Intuitive and safe mobility is a necessary part of everyday life, and a critical challenge those with prosthetics face every day. Many control algorithms have been successfully developed to increase the quality of life for both transtibial and transfemoral amputees. However state-of-the-art controllers largely neglect latent variables such as internal joint forces which influence key outcomes in patients; due to the extreme complexity of computing and sensing internal human attributes. These challenges call for a transformative view of human-machine symbiosis in which assistive devices automatically adapt their actions and parameters in a subject-specific, continuous, and biomechanically safe fashion. We identify assisted mobility as a problem of shared-control between human and robot and therefore cast it as a symbiotic interaction, in which human and robot collaboratively generate healthy, physical, and bi-directional interactions within specific task constraints. In turn, we propose a different viewpoint on controllers by a.) learning to predict human motion and sensor values, b.) learning to infer latent variables and c.) generating optimal control that takes the predictions of a.) and b.) into account.
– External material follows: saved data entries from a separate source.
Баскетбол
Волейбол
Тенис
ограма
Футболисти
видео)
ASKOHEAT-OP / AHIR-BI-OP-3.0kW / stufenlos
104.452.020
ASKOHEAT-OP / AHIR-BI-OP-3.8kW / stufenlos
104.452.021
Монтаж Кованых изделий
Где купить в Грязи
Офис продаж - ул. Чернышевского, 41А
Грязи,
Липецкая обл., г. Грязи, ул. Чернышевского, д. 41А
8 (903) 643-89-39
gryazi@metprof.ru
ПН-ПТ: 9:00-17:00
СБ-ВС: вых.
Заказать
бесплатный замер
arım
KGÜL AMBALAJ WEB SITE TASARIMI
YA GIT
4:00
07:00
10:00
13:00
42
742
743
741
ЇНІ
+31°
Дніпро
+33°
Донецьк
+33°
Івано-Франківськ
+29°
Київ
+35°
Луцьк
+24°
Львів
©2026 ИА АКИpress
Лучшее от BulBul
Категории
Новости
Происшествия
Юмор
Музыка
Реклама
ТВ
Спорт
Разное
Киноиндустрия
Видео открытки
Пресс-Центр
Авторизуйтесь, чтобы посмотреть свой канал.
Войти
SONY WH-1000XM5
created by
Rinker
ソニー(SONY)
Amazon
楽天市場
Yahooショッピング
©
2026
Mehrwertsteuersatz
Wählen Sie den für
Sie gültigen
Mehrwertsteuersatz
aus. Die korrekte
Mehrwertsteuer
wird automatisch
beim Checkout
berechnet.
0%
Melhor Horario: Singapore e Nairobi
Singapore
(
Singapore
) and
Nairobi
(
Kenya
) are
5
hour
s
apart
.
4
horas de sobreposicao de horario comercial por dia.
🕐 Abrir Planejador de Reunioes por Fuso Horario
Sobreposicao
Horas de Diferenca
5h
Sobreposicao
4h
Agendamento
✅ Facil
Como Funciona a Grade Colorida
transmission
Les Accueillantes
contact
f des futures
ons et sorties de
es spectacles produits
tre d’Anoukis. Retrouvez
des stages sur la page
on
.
Our method utilizes a Bayesian framework with optimal control which is lightweight, requires few training samples, and runs on low-compute hardware devices in real-time. The result is a novel human-robot collaboration algorithm that generates appropriate control values for a myriad of such symbiotic interaction tasks, while also taking into account biomechanical considerations and adapting to changes in gait. We start with a machine learning method known for creating robust and accurate probabilistic models of human interactions, Interaction Primitives. This framework encodes the mutual dependencies between interaction partners and is used to infer human motion, sensor values, latent variables, and control signals. An optimal control strategy is then formulated using model predictive control and the probabilistic model to optimize the control output for the latent variable effects on the subject across a finite time horizon. Our control method targets strongly-coupled systems with reciprocal dependencies in which only one system can be actively controlled, i.e., assistive devices. We show that model predictive control is easily integrated into interaction primitives which allows us to optimize control in regards to estimated biomechanical variables.